Don't Follow Your Heart
A lot of soul searching, or heart searching if you will, has led me to the conclusion that I do not even know my own heart.  It has layers of wishes and desires, some of them obvious and others latent, hidden even from my own awareness.  I think that the best way to be at peace in life is to somehow reach a balance whereby your heart concedes that current circumstances are not permanent and that hope for future happiness is always a possibility no matter how bleak the day may be.  Letting the heart live in the moment and focus only on despair is too dangerous.  Hope can be a tricky ally, but it is far better than the heartache of despair.  I am not an expert on these things and I still get caught unaware by the sudden tantrums of my heart's desires and apathy... but I am trying.  Trying to understand.  Trying to work towards hope.  Trying to lead my heart out of darkness, but never follow it there.

Crocus Flowers in Geneva by Madder Hatter

My advice?  Don't follow your heart.  It doesn't know what it's doing.  Prepare yourself for battle on the frontier between your heart and your head and remember that you will be going in alone, dropped behind enemy lines with no intelligence or maps.  All you will have is your wits and your desire to survive whatever storm your heart is experiencing at the moment by sheer determination and perseverance.  It won't be easy.  But don't give up.

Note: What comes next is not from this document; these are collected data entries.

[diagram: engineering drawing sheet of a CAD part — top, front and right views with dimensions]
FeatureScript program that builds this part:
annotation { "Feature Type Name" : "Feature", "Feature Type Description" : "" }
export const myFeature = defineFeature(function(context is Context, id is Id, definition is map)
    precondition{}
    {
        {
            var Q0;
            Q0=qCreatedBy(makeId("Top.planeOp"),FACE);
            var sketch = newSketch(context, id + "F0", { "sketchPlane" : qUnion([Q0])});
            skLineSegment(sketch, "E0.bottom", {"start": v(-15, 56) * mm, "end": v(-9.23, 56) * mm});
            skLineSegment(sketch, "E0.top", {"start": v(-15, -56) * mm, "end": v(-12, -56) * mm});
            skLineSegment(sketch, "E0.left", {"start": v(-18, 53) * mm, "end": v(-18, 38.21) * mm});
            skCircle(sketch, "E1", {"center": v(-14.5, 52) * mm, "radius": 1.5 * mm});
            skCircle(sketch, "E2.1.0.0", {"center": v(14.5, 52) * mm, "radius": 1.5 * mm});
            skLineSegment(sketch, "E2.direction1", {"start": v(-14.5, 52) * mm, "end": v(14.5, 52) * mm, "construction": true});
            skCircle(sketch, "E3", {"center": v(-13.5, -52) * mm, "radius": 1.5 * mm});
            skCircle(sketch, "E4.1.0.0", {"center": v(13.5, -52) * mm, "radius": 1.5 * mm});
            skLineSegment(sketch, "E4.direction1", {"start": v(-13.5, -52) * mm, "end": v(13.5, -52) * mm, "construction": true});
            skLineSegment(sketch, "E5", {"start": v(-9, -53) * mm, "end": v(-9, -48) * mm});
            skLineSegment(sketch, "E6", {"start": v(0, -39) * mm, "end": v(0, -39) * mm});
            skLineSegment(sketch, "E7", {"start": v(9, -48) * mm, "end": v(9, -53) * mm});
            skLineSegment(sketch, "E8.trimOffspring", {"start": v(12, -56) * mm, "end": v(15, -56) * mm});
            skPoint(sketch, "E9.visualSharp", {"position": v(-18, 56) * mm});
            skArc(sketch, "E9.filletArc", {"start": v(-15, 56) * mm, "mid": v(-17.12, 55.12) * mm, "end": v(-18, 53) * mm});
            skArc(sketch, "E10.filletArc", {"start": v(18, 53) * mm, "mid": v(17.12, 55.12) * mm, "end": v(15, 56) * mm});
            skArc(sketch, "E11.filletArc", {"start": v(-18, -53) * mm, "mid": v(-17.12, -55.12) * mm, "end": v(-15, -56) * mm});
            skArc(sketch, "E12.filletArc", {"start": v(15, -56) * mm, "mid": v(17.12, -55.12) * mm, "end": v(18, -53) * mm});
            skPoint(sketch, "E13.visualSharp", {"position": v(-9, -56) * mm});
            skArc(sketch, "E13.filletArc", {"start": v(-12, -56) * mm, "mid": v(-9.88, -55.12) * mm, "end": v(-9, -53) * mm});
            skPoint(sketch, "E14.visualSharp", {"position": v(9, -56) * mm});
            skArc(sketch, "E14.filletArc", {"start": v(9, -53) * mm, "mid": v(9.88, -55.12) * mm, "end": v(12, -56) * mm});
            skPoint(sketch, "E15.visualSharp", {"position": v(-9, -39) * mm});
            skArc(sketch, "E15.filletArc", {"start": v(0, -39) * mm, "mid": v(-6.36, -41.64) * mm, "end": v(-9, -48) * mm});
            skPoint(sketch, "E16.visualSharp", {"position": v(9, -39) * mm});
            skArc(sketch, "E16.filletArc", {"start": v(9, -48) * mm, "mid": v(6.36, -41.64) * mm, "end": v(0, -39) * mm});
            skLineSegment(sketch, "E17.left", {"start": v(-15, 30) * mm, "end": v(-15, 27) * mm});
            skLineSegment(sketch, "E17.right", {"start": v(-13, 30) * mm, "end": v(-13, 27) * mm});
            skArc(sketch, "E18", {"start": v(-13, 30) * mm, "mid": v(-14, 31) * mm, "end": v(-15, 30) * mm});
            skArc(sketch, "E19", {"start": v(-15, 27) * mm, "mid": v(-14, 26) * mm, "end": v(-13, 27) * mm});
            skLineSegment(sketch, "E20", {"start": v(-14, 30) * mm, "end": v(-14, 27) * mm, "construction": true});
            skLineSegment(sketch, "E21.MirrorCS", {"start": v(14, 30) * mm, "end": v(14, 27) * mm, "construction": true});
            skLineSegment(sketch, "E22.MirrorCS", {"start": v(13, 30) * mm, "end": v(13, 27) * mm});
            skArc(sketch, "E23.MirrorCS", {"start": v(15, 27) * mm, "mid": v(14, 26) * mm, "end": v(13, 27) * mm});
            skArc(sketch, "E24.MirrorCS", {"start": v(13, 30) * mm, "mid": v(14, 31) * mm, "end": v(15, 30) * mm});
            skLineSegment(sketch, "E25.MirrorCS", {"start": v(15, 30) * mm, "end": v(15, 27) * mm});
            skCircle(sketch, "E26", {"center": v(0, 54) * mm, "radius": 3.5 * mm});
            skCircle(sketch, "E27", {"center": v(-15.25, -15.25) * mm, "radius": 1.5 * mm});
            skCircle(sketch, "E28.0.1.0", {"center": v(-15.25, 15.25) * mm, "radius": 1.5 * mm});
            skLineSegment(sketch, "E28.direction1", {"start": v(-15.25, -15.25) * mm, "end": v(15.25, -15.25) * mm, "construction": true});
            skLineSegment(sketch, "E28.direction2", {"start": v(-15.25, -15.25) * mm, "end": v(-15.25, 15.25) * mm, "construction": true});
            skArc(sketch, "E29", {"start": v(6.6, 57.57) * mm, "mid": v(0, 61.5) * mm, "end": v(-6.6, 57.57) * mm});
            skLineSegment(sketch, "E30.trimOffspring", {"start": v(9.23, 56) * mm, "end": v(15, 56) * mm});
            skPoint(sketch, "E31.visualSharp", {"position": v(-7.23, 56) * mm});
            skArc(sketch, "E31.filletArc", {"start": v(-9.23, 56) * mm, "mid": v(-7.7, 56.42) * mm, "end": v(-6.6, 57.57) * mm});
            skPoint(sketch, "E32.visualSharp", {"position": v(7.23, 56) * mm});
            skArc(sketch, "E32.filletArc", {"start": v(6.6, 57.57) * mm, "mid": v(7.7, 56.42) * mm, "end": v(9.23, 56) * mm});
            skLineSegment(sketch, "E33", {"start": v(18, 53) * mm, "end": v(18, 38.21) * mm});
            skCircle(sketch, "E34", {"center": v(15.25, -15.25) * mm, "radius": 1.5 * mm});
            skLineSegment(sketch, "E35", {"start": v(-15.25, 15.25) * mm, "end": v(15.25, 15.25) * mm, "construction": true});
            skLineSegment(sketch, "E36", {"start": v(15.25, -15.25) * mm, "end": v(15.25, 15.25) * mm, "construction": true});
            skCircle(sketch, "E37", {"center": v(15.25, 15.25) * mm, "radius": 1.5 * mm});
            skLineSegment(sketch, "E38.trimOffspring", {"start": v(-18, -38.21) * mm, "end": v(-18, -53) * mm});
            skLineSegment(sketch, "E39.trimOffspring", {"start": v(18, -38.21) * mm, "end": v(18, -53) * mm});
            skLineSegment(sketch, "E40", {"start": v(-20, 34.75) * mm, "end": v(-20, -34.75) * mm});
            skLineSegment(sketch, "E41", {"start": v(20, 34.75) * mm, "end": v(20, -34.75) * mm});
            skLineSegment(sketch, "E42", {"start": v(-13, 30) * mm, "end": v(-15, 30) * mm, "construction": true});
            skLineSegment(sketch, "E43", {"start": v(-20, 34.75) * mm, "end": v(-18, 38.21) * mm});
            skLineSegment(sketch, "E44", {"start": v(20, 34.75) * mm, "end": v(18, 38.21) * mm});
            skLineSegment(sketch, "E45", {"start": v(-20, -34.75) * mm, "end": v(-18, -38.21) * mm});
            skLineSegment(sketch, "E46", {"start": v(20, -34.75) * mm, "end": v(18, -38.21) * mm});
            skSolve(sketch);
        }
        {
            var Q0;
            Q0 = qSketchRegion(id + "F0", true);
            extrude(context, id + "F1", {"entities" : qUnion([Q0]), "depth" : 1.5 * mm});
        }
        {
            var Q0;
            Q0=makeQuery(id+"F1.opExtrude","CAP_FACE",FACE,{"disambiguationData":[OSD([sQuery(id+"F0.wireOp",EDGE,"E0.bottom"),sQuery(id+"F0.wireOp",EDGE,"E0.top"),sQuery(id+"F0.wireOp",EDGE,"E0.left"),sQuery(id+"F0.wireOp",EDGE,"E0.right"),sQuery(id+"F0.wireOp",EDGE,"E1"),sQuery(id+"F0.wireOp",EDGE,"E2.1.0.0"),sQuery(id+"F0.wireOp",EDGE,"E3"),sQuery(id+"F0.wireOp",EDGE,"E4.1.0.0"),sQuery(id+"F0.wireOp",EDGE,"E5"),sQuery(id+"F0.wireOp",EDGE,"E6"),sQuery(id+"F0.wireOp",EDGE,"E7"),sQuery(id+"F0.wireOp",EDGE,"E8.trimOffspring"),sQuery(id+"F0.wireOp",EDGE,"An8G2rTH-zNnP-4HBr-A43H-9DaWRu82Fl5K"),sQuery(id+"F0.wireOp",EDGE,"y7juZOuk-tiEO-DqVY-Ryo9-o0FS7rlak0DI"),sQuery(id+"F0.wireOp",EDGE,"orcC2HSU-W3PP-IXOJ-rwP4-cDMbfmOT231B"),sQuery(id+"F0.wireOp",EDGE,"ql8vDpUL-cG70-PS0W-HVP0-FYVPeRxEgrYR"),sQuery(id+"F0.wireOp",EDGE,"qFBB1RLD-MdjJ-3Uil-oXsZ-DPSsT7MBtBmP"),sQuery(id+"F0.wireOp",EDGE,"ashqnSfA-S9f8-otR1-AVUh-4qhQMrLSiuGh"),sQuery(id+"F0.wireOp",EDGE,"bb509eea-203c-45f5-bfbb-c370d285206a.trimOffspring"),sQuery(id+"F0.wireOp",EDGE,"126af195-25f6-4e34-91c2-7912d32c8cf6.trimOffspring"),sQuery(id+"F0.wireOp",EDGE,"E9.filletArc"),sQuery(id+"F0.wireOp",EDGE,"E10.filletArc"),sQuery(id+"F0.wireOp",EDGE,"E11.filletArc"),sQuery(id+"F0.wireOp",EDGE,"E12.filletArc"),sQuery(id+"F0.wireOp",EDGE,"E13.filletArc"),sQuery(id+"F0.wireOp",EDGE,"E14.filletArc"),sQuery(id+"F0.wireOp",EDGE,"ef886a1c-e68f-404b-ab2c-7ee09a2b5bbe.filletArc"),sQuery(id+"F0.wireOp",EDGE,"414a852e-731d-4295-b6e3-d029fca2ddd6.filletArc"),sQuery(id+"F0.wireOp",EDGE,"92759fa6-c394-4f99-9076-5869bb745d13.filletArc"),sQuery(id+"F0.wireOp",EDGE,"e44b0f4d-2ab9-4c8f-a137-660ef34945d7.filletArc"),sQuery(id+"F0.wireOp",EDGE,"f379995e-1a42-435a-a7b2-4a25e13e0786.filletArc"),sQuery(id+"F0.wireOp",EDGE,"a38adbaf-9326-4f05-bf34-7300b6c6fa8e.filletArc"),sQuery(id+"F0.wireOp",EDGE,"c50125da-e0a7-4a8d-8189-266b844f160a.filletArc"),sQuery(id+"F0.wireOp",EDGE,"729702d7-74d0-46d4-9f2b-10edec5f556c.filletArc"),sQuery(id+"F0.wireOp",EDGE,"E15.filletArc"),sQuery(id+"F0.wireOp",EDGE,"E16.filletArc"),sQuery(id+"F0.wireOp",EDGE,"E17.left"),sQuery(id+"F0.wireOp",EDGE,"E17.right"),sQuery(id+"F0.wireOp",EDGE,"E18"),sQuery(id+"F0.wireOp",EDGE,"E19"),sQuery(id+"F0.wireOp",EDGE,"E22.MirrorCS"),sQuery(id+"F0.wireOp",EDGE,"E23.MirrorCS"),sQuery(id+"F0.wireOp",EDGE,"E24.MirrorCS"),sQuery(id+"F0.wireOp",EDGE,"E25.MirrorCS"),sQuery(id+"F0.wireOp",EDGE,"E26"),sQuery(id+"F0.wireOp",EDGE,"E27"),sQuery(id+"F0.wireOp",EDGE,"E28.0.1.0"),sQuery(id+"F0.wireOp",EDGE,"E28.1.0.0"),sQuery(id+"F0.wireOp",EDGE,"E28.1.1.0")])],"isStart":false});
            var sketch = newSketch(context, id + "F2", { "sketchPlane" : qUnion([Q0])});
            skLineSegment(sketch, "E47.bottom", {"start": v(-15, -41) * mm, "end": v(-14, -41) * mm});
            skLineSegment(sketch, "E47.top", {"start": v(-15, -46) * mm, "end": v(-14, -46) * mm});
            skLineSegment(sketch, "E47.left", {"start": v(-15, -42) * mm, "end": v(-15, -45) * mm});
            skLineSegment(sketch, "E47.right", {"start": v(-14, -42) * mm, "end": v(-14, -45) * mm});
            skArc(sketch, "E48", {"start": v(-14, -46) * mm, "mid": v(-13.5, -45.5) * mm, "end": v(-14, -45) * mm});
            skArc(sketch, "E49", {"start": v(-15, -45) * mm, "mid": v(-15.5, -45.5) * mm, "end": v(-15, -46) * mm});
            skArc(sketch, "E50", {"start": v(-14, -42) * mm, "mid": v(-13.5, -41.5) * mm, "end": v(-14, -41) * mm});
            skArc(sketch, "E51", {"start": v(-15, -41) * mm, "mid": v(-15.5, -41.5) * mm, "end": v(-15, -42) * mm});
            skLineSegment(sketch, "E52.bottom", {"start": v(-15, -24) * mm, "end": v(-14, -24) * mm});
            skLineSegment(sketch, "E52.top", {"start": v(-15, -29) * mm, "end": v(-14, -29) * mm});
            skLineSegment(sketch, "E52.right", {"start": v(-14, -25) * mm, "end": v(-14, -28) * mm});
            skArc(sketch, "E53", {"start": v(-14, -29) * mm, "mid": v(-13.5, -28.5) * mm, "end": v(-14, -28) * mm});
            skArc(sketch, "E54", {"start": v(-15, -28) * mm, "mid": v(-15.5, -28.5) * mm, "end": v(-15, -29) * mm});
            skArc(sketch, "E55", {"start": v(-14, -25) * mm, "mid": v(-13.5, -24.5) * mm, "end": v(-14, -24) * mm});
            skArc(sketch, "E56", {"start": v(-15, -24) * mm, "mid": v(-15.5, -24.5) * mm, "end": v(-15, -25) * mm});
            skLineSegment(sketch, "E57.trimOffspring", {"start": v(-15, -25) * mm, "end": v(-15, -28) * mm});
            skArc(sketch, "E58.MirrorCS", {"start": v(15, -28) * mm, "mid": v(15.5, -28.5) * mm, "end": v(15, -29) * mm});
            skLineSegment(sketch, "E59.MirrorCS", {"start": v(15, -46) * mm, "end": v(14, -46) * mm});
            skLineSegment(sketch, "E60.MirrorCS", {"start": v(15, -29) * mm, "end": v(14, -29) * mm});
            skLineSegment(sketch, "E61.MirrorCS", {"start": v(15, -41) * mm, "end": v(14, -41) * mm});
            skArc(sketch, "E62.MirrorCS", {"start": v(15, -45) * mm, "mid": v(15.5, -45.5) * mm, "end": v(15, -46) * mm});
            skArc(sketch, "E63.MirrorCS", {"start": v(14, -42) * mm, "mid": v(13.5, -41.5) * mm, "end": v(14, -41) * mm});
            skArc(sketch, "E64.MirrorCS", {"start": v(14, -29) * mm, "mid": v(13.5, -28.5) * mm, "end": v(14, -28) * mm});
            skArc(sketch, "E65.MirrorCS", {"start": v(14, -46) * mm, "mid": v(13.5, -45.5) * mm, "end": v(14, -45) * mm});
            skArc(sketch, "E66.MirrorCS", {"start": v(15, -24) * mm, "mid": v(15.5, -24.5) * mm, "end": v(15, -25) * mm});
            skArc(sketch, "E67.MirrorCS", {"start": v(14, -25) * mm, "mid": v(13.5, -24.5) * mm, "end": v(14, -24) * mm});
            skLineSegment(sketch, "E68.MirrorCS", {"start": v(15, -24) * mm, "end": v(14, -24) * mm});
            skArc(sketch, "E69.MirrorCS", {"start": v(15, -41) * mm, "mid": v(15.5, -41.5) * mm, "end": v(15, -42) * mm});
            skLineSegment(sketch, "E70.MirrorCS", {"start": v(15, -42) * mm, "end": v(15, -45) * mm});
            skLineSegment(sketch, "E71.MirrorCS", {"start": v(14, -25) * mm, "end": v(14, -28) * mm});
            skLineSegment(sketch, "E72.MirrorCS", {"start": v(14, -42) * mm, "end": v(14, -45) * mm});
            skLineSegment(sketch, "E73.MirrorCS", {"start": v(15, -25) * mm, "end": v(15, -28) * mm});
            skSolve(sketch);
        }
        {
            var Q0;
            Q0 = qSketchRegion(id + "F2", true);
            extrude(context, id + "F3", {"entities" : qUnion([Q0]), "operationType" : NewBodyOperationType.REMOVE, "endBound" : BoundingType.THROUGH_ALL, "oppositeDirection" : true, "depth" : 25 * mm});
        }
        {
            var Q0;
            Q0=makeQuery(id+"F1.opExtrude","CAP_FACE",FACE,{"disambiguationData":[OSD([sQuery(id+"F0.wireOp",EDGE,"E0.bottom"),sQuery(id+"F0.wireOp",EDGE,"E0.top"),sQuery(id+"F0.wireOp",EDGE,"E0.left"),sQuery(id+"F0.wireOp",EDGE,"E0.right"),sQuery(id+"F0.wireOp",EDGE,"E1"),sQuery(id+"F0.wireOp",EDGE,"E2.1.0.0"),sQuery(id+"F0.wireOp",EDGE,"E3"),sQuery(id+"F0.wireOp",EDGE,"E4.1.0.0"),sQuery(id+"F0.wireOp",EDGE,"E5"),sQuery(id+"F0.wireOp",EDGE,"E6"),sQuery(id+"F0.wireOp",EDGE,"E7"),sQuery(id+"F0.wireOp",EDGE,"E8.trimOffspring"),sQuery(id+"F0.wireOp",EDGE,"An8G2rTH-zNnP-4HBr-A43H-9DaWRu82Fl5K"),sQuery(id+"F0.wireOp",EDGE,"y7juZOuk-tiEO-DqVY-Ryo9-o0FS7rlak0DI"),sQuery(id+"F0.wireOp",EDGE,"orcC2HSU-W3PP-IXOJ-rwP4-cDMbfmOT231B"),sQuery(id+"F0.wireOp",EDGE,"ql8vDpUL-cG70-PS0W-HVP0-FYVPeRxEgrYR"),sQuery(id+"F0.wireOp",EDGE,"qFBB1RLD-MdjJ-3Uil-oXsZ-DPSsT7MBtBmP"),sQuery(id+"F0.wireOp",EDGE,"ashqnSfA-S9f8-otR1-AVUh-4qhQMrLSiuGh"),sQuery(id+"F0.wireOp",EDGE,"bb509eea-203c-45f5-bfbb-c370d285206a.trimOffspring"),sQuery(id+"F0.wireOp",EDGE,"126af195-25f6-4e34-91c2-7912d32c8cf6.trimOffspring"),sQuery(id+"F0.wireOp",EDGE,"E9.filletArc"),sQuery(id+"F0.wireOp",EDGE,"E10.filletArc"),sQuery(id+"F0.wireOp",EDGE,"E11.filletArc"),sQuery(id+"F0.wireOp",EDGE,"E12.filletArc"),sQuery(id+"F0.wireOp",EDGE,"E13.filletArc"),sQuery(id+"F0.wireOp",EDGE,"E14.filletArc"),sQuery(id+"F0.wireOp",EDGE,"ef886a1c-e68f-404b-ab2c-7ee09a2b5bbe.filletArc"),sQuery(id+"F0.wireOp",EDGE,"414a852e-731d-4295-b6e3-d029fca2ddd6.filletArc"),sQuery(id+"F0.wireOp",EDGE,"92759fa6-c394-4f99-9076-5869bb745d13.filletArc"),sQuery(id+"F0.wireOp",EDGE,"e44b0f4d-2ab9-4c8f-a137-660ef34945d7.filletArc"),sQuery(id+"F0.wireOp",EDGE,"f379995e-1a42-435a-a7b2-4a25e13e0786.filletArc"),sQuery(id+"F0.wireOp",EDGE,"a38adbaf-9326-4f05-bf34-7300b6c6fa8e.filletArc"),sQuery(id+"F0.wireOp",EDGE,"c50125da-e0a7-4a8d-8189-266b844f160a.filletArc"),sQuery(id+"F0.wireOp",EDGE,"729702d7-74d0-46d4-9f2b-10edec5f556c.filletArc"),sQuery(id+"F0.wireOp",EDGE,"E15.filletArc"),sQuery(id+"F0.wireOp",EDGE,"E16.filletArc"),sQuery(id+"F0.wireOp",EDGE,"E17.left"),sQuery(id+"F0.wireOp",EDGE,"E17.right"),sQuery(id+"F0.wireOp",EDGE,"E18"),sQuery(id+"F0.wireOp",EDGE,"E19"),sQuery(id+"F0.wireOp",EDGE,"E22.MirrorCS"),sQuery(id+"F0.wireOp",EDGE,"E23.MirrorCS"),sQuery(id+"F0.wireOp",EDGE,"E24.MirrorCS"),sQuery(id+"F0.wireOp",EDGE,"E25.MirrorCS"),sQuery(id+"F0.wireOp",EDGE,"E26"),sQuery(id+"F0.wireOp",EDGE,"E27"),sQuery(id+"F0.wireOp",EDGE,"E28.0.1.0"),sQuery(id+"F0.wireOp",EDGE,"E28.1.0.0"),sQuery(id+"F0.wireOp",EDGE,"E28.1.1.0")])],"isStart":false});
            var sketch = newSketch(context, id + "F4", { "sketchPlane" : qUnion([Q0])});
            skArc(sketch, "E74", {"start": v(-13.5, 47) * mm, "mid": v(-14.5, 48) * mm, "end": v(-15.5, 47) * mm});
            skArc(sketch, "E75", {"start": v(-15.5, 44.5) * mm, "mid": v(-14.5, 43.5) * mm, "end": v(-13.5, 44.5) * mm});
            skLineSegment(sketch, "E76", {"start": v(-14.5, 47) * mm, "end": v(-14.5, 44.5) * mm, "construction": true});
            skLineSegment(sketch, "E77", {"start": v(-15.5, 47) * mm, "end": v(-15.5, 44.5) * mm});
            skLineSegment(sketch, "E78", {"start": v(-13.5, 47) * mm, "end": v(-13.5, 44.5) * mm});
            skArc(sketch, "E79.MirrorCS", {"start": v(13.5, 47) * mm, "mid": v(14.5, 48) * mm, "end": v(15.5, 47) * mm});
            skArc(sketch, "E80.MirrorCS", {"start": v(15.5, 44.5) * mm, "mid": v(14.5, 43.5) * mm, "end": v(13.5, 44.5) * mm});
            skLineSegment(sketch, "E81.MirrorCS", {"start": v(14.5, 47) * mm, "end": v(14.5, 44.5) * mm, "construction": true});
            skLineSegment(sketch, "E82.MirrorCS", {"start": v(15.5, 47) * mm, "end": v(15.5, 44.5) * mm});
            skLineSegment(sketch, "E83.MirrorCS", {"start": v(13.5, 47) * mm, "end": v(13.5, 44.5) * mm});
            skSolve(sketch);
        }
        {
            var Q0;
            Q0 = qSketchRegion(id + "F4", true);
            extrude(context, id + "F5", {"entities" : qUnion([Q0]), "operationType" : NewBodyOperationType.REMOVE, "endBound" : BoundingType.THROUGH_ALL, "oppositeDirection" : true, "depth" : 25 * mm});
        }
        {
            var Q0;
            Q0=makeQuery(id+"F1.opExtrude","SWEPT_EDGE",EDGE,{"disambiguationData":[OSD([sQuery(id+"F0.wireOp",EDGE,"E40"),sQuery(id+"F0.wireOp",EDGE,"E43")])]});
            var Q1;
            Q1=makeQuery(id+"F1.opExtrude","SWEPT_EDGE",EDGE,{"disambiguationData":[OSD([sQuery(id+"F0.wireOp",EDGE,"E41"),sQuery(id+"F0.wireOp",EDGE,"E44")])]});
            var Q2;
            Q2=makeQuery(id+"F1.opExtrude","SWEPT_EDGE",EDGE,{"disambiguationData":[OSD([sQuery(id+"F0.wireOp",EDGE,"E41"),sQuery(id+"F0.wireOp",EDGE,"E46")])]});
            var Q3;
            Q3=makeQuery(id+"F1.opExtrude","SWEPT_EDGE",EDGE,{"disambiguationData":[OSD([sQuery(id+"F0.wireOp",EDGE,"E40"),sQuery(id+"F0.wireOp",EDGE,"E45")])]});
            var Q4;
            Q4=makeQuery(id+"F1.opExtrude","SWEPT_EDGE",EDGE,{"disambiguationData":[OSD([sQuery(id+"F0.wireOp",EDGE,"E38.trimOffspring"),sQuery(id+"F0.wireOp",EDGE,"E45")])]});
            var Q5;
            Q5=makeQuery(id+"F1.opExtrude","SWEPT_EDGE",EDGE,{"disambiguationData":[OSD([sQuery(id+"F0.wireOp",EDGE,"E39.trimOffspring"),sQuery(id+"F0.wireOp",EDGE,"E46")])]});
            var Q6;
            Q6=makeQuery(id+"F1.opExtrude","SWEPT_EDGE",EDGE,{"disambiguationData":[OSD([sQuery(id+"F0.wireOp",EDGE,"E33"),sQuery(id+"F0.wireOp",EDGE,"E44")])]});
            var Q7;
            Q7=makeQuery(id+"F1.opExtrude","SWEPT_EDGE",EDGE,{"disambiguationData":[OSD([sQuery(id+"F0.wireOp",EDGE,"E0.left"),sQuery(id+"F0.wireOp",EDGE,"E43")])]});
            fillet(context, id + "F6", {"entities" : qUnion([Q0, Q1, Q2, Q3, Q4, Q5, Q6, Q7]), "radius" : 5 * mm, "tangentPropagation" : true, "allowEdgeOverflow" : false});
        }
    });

Delphiniums by MJW by Madder Hatter

The Heart is a mysterious creature and despite the fact that nobody has figured out how to neutralize it, you probably wouldn't want to live life without it anyway.  No matter how dark today may be.  Chin up, have courage.  If you cannot manage to care about anything in the world today just remember that you are not alone.  We have all been lost in the depths of our heart's despair at some point or another.  If you're lost there now, just allow yourself to be sorrowful.  Tomorrow you can work on finding just one thing in the world that is not bad.  Perhaps the sunlight through a flower, or a best friend's company.  Tomorrow you can slowly try to remind your heart that the world hasn't ended.  Today, you're allowed to just be sad as long as you don't give up altogether.

Purple Flowers at Nunnington Hall by Madder Hatter

So, farewell, dear reader, and be brave in your explorations into the final frontier, the Heart.